Task objective ->
The records below are to be transcribed exactly from their first line to the line that has "até prazerosa. Quem", inclusive, with every picture omitted.

Exercise inputs ->
::::::::

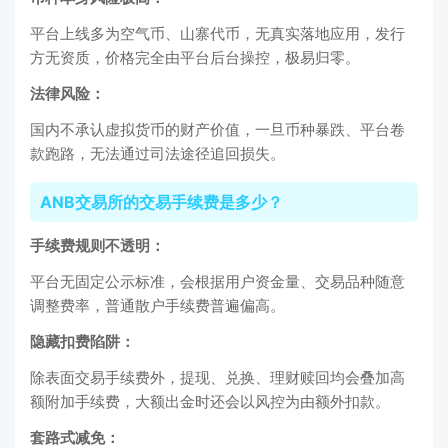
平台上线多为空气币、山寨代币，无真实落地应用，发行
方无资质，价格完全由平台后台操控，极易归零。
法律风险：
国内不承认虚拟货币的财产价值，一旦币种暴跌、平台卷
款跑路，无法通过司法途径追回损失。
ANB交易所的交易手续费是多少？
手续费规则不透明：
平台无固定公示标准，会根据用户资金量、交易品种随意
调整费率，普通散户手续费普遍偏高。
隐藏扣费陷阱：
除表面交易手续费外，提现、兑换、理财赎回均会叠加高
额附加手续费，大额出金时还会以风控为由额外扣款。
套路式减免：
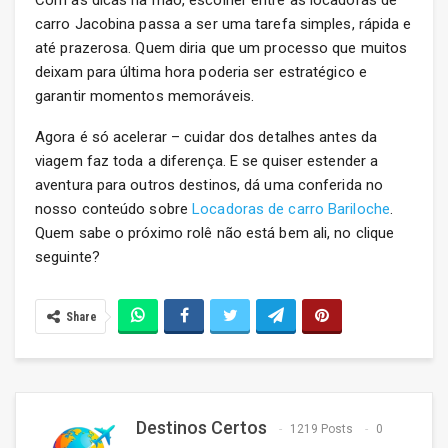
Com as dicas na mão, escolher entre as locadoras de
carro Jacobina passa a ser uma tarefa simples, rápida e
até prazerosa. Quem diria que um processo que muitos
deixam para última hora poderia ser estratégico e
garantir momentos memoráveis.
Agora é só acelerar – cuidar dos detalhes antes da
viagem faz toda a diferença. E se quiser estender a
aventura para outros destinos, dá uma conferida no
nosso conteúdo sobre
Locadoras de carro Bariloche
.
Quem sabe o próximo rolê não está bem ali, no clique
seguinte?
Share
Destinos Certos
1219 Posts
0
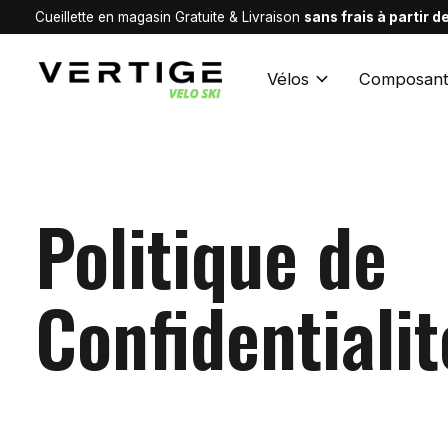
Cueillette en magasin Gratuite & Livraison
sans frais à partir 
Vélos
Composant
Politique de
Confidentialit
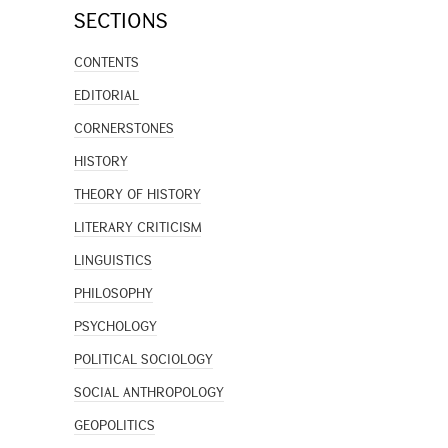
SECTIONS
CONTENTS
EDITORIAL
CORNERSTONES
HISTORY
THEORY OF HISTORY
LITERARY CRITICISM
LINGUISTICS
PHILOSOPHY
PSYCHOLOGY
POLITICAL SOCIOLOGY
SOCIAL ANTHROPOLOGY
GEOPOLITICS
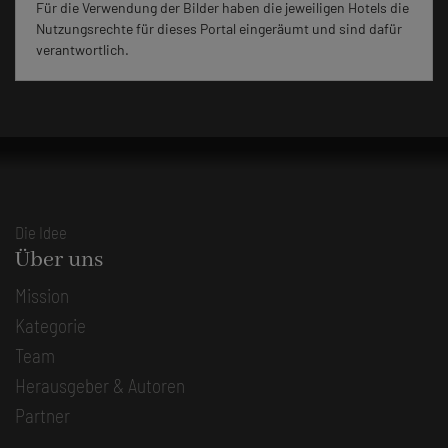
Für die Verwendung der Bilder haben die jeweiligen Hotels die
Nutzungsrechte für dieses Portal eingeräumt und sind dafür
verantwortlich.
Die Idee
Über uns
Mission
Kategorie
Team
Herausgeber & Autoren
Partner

::::::::

Exercise result ->
平台上线多为空气币、山寨代币，无真实落地应用，发行
方无资质，价格完全由平台后台操控，极易归零。
法律风险：
国内不承认虚拟货币的财产价值，一旦币种暴跌、平台卷
款跑路，无法通过司法途径追回损失。
ANB交易所的交易手续费是多少？
手续费规则不透明：
平台无固定公示标准，会根据用户资金量、交易品种随意
调整费率，普通散户手续费普遍偏高。
隐藏扣费陷阱：
除表面交易手续费外，提现、兑换、理财赎回均会叠加高
额附加手续费，大额出金时还会以风控为由额外扣款。
套路式减免：
Com as dicas na mão, escolher entre as locadoras de
carro Jacobina passa a ser uma tarefa simples, rápida e
até prazerosa. Quem diria que um processo que muitos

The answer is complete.